Don't be afraid to ask your consumers questions that go beyond traditional marketing-oriented segments such as age and gender. Discover who your consumer is as a human being and you will be much more powerful and effective in getting attention. Data can be collected through surveys, opinion polls or profile registrations. Personalized experiences ensure that the consumer feels understood by the brand.

Day traditional loyalty programs

Traditional loyalty programmes almost exclusively support a transactional relationship with the consumer. Scores, levels and rewards are analyzed. It's not working. Small brands know that customer loyalty is much easier (note that simply is not the same as 'easy').
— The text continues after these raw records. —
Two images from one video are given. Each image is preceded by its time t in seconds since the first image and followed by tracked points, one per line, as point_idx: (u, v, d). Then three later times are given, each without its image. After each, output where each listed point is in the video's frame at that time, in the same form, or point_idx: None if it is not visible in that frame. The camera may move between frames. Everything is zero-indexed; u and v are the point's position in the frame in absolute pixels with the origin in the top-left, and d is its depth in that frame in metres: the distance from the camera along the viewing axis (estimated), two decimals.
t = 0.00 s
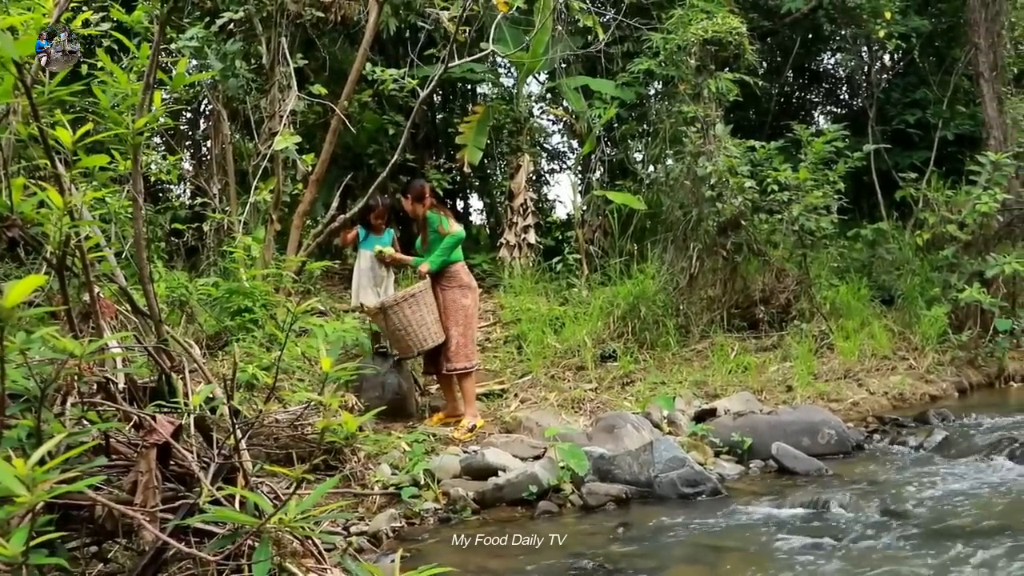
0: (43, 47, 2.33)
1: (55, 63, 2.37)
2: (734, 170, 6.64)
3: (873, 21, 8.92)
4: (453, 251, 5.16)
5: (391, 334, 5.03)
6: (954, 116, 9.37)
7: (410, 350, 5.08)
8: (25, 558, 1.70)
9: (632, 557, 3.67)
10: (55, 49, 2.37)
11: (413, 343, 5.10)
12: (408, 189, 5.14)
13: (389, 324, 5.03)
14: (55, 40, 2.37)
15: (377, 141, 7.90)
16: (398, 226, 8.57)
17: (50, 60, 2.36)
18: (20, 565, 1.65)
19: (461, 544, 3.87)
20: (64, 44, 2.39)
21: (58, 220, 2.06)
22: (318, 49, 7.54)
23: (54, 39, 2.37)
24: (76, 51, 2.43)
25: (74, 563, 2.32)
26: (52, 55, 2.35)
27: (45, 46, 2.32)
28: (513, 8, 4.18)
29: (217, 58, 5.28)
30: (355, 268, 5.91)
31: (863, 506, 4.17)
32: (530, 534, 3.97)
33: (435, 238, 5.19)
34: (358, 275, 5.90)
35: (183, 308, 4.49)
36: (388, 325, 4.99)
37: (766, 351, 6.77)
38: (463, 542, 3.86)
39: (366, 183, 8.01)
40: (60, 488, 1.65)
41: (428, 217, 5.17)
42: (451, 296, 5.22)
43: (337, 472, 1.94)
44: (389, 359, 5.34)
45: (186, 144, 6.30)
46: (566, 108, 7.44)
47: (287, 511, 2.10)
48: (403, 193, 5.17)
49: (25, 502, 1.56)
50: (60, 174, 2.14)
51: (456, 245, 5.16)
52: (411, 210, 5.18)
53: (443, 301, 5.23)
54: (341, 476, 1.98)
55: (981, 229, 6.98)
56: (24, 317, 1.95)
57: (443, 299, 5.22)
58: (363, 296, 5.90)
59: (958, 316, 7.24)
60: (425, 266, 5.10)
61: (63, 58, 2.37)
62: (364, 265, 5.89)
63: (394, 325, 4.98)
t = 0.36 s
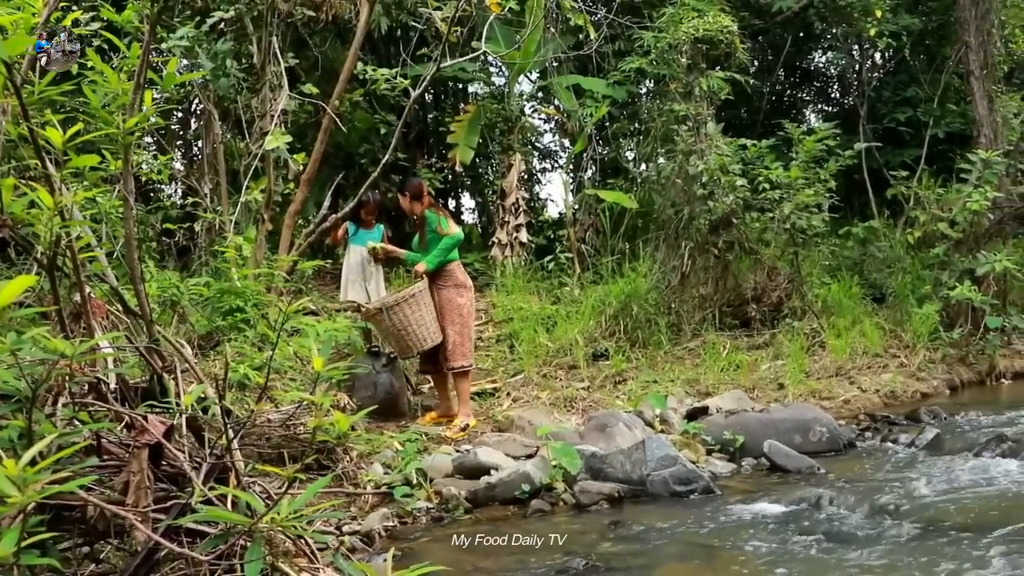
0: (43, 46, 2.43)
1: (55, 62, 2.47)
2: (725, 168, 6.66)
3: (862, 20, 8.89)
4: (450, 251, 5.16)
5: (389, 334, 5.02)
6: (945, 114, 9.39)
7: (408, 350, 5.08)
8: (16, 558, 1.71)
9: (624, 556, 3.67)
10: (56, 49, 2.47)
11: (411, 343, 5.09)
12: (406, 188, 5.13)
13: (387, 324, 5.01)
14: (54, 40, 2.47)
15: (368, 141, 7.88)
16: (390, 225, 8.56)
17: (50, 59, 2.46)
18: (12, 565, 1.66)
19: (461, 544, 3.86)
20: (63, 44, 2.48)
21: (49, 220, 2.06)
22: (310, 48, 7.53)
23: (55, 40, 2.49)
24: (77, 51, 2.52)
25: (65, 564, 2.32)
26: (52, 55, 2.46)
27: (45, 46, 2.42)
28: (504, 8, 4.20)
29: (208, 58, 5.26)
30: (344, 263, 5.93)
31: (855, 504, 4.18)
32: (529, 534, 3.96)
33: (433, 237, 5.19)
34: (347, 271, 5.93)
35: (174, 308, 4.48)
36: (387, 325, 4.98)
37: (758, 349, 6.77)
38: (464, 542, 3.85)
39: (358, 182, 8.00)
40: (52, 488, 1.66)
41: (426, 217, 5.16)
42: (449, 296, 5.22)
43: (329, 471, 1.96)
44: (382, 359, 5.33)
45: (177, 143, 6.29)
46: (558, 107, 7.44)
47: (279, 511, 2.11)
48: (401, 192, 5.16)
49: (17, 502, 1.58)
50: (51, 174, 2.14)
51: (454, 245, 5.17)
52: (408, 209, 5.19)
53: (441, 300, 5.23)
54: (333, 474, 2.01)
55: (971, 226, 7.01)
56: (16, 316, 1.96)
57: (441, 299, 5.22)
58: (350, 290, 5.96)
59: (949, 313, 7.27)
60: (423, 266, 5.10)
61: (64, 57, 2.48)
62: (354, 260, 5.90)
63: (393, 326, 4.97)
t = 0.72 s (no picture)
0: (41, 46, 2.41)
1: (54, 62, 2.44)
2: (720, 168, 6.67)
3: (856, 19, 9.04)
4: (447, 252, 5.18)
5: (384, 333, 5.00)
6: (939, 114, 9.41)
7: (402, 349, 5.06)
8: (10, 560, 1.71)
9: (619, 556, 3.67)
10: (55, 49, 2.43)
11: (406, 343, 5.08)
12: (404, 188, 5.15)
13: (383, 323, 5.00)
14: (55, 40, 2.44)
15: (363, 141, 7.87)
16: (386, 225, 8.55)
17: (50, 59, 2.43)
18: (5, 568, 1.66)
19: (461, 544, 3.87)
20: (63, 44, 2.45)
21: (43, 221, 2.05)
22: (304, 49, 7.52)
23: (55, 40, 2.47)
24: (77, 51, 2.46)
25: (61, 566, 2.32)
26: (52, 55, 2.43)
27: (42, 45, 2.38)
28: (497, 7, 4.21)
29: (203, 59, 5.24)
30: (339, 261, 5.87)
31: (849, 503, 4.19)
32: (529, 534, 3.97)
33: (430, 238, 5.21)
34: (342, 270, 5.87)
35: (169, 309, 4.47)
36: (383, 324, 4.97)
37: (753, 349, 6.79)
38: (463, 542, 3.86)
39: (354, 183, 8.00)
40: (46, 491, 1.65)
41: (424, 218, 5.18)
42: (445, 297, 5.22)
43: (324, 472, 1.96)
44: (377, 359, 5.32)
45: (172, 144, 6.28)
46: (553, 107, 7.45)
47: (274, 512, 2.11)
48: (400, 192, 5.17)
49: (11, 504, 1.57)
50: (44, 176, 2.14)
51: (451, 246, 5.18)
52: (407, 209, 5.21)
53: (437, 301, 5.23)
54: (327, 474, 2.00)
55: (966, 226, 7.03)
56: (11, 317, 1.96)
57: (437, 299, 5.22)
58: (343, 290, 5.89)
59: (944, 313, 7.29)
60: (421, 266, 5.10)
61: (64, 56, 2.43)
62: (348, 258, 5.85)
63: (388, 325, 4.96)
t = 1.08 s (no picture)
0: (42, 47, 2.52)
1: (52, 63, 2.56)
2: (717, 169, 6.67)
3: (855, 21, 8.92)
4: (445, 253, 5.18)
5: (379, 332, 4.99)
6: (935, 115, 9.46)
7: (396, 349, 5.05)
8: (7, 561, 1.71)
9: (616, 556, 3.68)
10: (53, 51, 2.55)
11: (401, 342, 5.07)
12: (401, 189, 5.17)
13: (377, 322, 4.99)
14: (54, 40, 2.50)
15: (361, 142, 7.87)
16: (383, 226, 8.54)
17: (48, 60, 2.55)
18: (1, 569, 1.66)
19: (461, 543, 3.88)
20: (60, 46, 2.58)
21: (39, 222, 2.05)
22: (301, 49, 7.52)
23: (52, 40, 2.58)
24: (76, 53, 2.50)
25: (58, 566, 2.33)
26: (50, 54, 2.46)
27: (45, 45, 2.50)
28: (495, 8, 4.22)
29: (199, 59, 5.24)
30: (340, 264, 5.89)
31: (846, 503, 4.20)
32: (529, 533, 3.98)
33: (427, 239, 5.22)
34: (344, 272, 5.88)
35: (166, 310, 4.46)
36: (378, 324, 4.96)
37: (750, 350, 6.79)
38: (464, 542, 3.87)
39: (351, 183, 8.00)
40: (44, 491, 1.65)
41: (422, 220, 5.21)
42: (440, 298, 5.22)
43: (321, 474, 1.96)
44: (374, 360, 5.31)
45: (169, 144, 6.28)
46: (550, 108, 7.46)
47: (271, 513, 2.12)
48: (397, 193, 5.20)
49: (8, 505, 1.57)
50: (40, 176, 2.13)
51: (449, 248, 5.19)
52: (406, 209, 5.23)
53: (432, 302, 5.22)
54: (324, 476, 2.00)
55: (963, 227, 7.05)
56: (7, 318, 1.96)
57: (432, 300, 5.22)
58: (346, 293, 5.87)
59: (940, 314, 7.30)
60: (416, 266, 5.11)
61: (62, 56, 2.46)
62: (351, 260, 5.86)
63: (383, 325, 4.95)
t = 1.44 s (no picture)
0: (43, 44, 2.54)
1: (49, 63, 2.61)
2: (712, 169, 6.69)
3: (849, 21, 8.99)
4: (441, 256, 5.18)
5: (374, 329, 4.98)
6: (930, 116, 9.48)
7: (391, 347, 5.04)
8: None
9: (612, 556, 3.68)
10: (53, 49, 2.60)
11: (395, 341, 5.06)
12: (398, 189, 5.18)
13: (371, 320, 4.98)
14: (54, 41, 2.50)
15: (356, 142, 7.85)
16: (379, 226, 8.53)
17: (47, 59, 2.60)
18: None
19: (461, 544, 3.88)
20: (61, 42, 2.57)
21: (33, 223, 2.04)
22: (297, 49, 7.51)
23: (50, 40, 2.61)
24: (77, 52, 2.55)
25: (52, 568, 2.32)
26: (51, 55, 2.47)
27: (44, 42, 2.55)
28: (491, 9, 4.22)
29: (194, 60, 5.23)
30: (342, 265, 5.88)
31: (840, 503, 4.20)
32: (529, 533, 3.98)
33: (424, 240, 5.23)
34: (344, 274, 5.89)
35: (161, 311, 4.45)
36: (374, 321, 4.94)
37: (746, 350, 6.80)
38: (463, 542, 3.87)
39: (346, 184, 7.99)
40: (36, 493, 1.64)
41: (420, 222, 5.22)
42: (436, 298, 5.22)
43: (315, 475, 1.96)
44: (369, 360, 5.31)
45: (164, 145, 6.26)
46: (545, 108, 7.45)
47: (265, 514, 2.13)
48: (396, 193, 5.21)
49: None
50: (34, 177, 2.12)
51: (447, 251, 5.19)
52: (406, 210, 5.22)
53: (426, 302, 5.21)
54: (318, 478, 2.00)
55: (958, 227, 7.11)
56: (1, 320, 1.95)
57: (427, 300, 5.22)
58: (350, 294, 5.89)
59: (935, 314, 7.31)
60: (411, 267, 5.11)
61: (62, 56, 2.48)
62: (352, 261, 5.86)
63: (379, 321, 4.94)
When devising a loyalty programme, the value proposition should not be determined by the transactional nature of the relationship. The main advantage shouldn't be to get rewards. Rewards should complement the brand's overall message about what the organisation stands for and why someone should care about it.

Consumer relations?

Build a community to promote it

Creating a community around a brand, for many marketers, stops with an email subscriber list or social media followers. Unfortunately, these channels are limited and marketers often stick to one-way paid communications technology. A brand community must be its own goal, dotted with the brand's core values that create personal engagement before, during and after the sale.

When customers have a shared appreciation for the brand, a collective identity is created. The feeling of connection creates a higher customer loyalty.

Loyalty still exists, but it changes and demands a shift in the minds of marketers. At a time when consumers have unprecedented choices, brand loyalty is very important. Quality and service are still the basis for repeat purchases, but emotional connections and brand relationships ensure loyal customers.

Source article: Adweek by Susan Frech, Co-founder and CEO of Social Media Link.